### Data provided

== Segment start ==

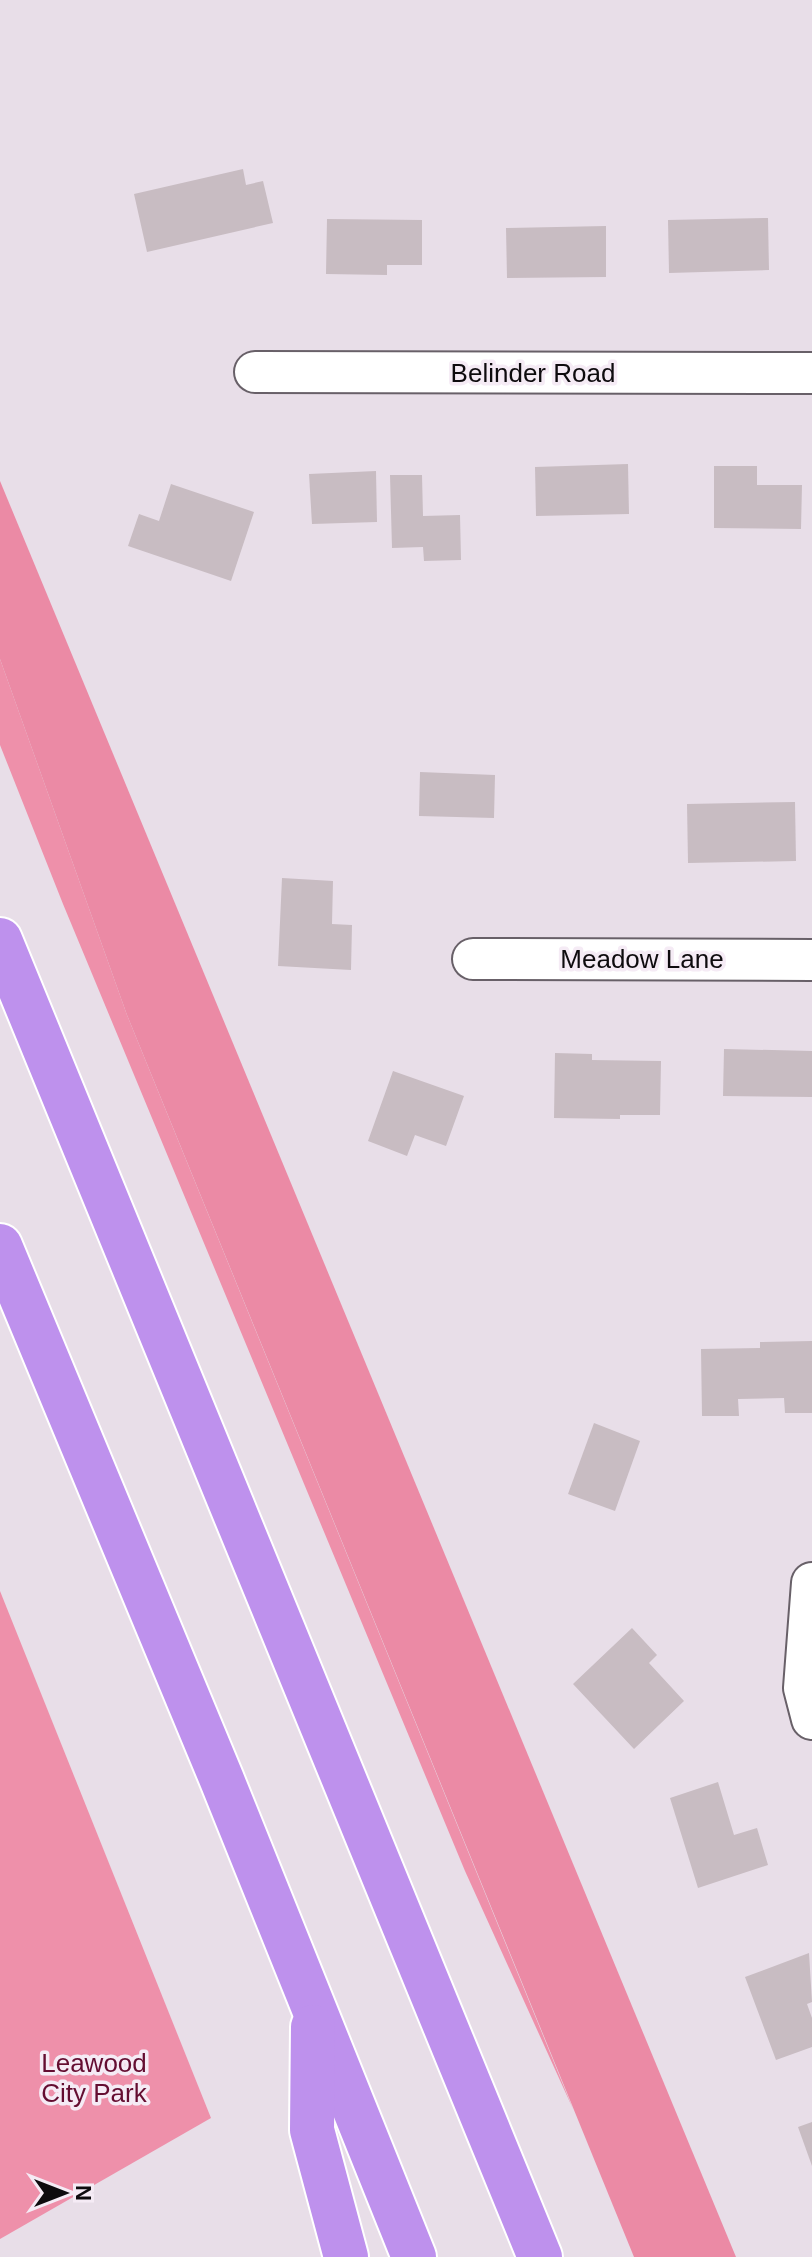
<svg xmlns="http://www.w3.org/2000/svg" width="812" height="2257" font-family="Arial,sans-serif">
<rect width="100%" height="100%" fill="#e8dee8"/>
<g fill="#ee90aa">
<polygon points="0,659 127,1015 573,2109 465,1871 63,904 0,745"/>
<polygon points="0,1591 211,2118 0,2239"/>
</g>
<polygon fill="#eb8aa5" points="0,481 736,2257 634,2257 127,1015 0,659"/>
<g fill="#c8bcc2">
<polygon points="243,169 246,185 263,181 273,223 147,252 134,194"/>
<polygon points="768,218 769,270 669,273 668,220"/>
<polygon points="327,219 422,220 422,265 387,265 387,275 326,274"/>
<polygon points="606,226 606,277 507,278 506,228"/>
<polygon points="628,464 629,514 536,516 535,467"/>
<polygon points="714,466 757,466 757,485 802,485 801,529 714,528"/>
<polygon points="376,471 377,522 312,524 309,474"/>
<polygon points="390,475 422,475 423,516 460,515 461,560 424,561 423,547 392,548"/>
<polygon points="171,484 254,512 231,581 128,546 139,514 159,521"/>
<polygon points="420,772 495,775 494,818 419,816"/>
<polygon points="795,802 796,861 688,863 687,804"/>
<polygon points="282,878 333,881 332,924 352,925 351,970 278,966"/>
<polygon points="724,1049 812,1051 812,1097 723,1096"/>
<polygon points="555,1053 592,1054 592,1060 661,1061 660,1115 620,1115 620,1119 554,1118"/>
<polygon points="393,1071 464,1096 446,1146 415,1135 407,1156 368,1141"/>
<polygon points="812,1341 812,1413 785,1413 784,1398 738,1399 739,1416 702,1416 701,1349 760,1348 760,1342"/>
<polygon points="594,1423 640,1441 615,1511 568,1494"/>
<polygon points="632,1628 657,1655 649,1663 684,1701 634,1749 573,1684"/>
<polygon points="718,1782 734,1835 757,1828 768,1865 698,1888 670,1798"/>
<polygon points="809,1953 812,2002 807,2004 812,2018 812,2047 776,2060 745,1977"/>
<polygon points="812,2122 812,2166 798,2127"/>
</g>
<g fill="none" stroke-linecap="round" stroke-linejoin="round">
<defs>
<g id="street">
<polyline points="255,372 812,373"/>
<polyline points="473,959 812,960"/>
<polyline points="812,1583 804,1688 812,1719"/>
</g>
<g id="highway">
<polyline points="0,940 540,2257"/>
<polyline points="0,1246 222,1780 414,2257"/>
<polyline points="313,2027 312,2130 346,2257"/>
</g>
</defs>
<use href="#street" stroke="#686068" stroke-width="44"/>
<use href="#highway" stroke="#fff" stroke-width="48"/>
<use href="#street" stroke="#fff" stroke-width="40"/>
<use href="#highway" stroke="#be91ed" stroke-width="44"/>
</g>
<g text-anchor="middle" stroke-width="7" stroke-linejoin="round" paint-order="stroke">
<g font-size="26" fill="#0e0b0e" stroke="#f5ebf5">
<text x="533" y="382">Belinder Road</text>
<text x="642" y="968">Meadow Lane</text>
</g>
<g font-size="26" fill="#640d31" stroke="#f5ebf5">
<text x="94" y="2072">Leawood<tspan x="94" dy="30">City Park</tspan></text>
</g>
</g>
<g transform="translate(64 2193) rotate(90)" stroke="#f5ebf5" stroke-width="6" paint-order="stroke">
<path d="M0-6L14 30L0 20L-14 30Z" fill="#0e0b0e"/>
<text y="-12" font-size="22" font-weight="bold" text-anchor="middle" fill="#0e0b0e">N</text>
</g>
</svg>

== Segment end ==

### Work item
Omit the images and transcribe all of the records above word for word.

### Result for this task
<svg xmlns="http://www.w3.org/2000/svg" width="812" height="2257" font-family="Arial,sans-serif">
<rect width="100%" height="100%" fill="#e8dee8"/>
<g fill="#ee90aa">
<polygon points="0,659 127,1015 573,2109 465,1871 63,904 0,745"/>
<polygon points="0,1591 211,2118 0,2239"/>
</g>
<polygon fill="#eb8aa5" points="0,481 736,2257 634,2257 127,1015 0,659"/>
<g fill="#c8bcc2">
<polygon points="243,169 246,185 263,181 273,223 147,252 134,194"/>
<polygon points="768,218 769,270 669,273 668,220"/>
<polygon points="327,219 422,220 422,265 387,265 387,275 326,274"/>
<polygon points="606,226 606,277 507,278 506,228"/>
<polygon points="628,464 629,514 536,516 535,467"/>
<polygon points="714,466 757,466 757,485 802,485 801,529 714,528"/>
<polygon points="376,471 377,522 312,524 309,474"/>
<polygon points="390,475 422,475 423,516 460,515 461,560 424,561 423,547 392,548"/>
<polygon points="171,484 254,512 231,581 128,546 139,514 159,521"/>
<polygon points="420,772 495,775 494,818 419,816"/>
<polygon points="795,802 796,861 688,863 687,804"/>
<polygon points="282,878 333,881 332,924 352,925 351,970 278,966"/>
<polygon points="724,1049 812,1051 812,1097 723,1096"/>
<polygon points="555,1053 592,1054 592,1060 661,1061 660,1115 620,1115 620,1119 554,1118"/>
<polygon points="393,1071 464,1096 446,1146 415,1135 407,1156 368,1141"/>
<polygon points="812,1341 812,1413 785,1413 784,1398 738,1399 739,1416 702,1416 701,1349 760,1348 760,1342"/>
<polygon points="594,1423 640,1441 615,1511 568,1494"/>
<polygon points="632,1628 657,1655 649,1663 684,1701 634,1749 573,1684"/>
<polygon points="718,1782 734,1835 757,1828 768,1865 698,1888 670,1798"/>
<polygon points="809,1953 812,2002 807,2004 812,2018 812,2047 776,2060 745,1977"/>
<polygon points="812,2122 812,2166 798,2127"/>
</g>
<g fill="none" stroke-linecap="round" stroke-linejoin="round">
<defs>
<g id="street">
<polyline points="255,372 812,373"/>
<polyline points="473,959 812,960"/>
<polyline points="812,1583 804,1688 812,1719"/>
</g>
<g id="highway">
<polyline points="0,940 540,2257"/>
<polyline points="0,1246 222,1780 414,2257"/>
<polyline points="313,2027 312,2130 346,2257"/>
</g>
</defs>
<use href="#street" stroke="#686068" stroke-width="44"/>
<use href="#highway" stroke="#fff" stroke-width="48"/>
<use href="#street" stroke="#fff" stroke-width="40"/>
<use href="#highway" stroke="#be91ed" stroke-width="44"/>
</g>
<g text-anchor="middle" stroke-width="7" stroke-linejoin="round" paint-order="stroke">
<g font-size="26" fill="#0e0b0e" stroke="#f5ebf5">
<text x="533" y="382">Belinder Road</text>
<text x="642" y="968">Meadow Lane</text>
</g>
<g font-size="26" fill="#640d31" stroke="#f5ebf5">
<text x="94" y="2072">Leawood<tspan x="94" dy="30">City Park</tspan></text>
</g>
</g>
<g transform="translate(64 2193) rotate(90)" stroke="#f5ebf5" stroke-width="6" paint-order="stroke">
<path d="M0-6L14 30L0 20L-14 30Z" fill="#0e0b0e"/>
<text y="-12" font-size="22" font-weight="bold" text-anchor="middle" fill="#0e0b0e">N</text>
</g>
</svg>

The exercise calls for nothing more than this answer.